---------- DATA EXTRACT ----------

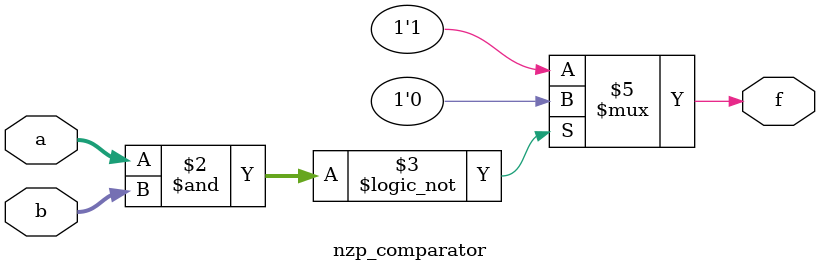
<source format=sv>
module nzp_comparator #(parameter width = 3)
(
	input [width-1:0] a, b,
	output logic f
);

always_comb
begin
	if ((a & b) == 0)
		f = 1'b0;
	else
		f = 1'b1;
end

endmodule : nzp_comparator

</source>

----------
---------- DATA EXTRACT ----------

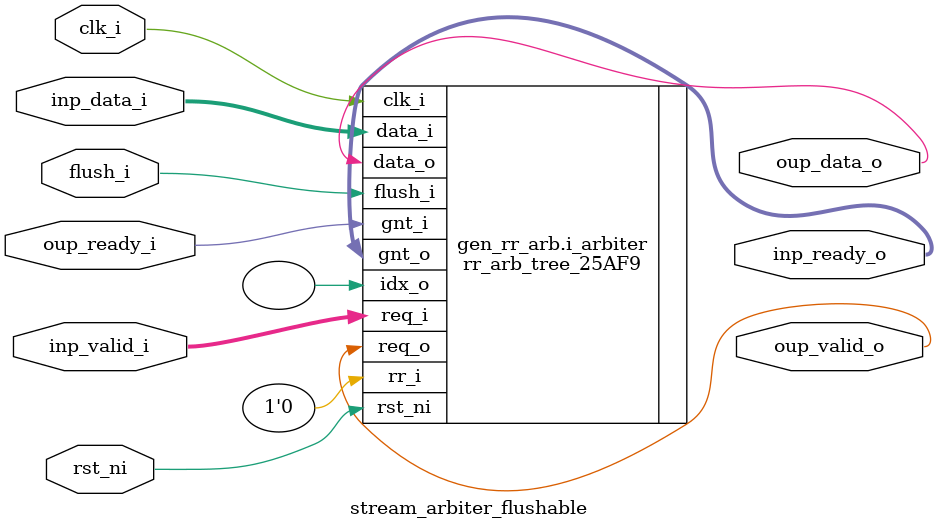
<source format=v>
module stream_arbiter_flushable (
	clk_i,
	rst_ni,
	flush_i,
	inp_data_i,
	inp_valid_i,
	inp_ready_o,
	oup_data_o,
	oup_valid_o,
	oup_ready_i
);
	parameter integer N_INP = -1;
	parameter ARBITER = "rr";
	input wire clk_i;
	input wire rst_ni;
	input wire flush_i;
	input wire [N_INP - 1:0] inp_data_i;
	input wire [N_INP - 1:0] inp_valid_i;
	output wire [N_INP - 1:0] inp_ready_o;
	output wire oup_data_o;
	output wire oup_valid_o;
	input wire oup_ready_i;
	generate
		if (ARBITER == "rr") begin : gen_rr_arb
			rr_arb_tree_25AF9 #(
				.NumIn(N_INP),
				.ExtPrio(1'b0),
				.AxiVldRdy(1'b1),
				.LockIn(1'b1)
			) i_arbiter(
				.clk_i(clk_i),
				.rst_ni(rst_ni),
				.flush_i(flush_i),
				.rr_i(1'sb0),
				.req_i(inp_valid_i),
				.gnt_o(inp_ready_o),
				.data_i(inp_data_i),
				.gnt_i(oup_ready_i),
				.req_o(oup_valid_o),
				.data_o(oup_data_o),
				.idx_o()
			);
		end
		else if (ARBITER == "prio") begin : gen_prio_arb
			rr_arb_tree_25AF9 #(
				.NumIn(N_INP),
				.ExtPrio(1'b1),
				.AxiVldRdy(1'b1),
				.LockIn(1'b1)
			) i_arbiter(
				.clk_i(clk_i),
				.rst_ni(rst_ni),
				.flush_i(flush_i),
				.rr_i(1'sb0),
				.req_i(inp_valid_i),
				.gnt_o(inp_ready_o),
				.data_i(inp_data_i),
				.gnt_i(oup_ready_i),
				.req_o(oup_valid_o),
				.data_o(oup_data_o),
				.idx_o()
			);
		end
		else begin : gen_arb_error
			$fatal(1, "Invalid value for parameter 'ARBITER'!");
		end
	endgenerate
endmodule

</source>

----------

WORK INSTRUCTION
Check each line of the records for the word "source", and show the lines that contain it.

COMPLETED TASK
<source format=sv>
</source>
<source format=v>
</source>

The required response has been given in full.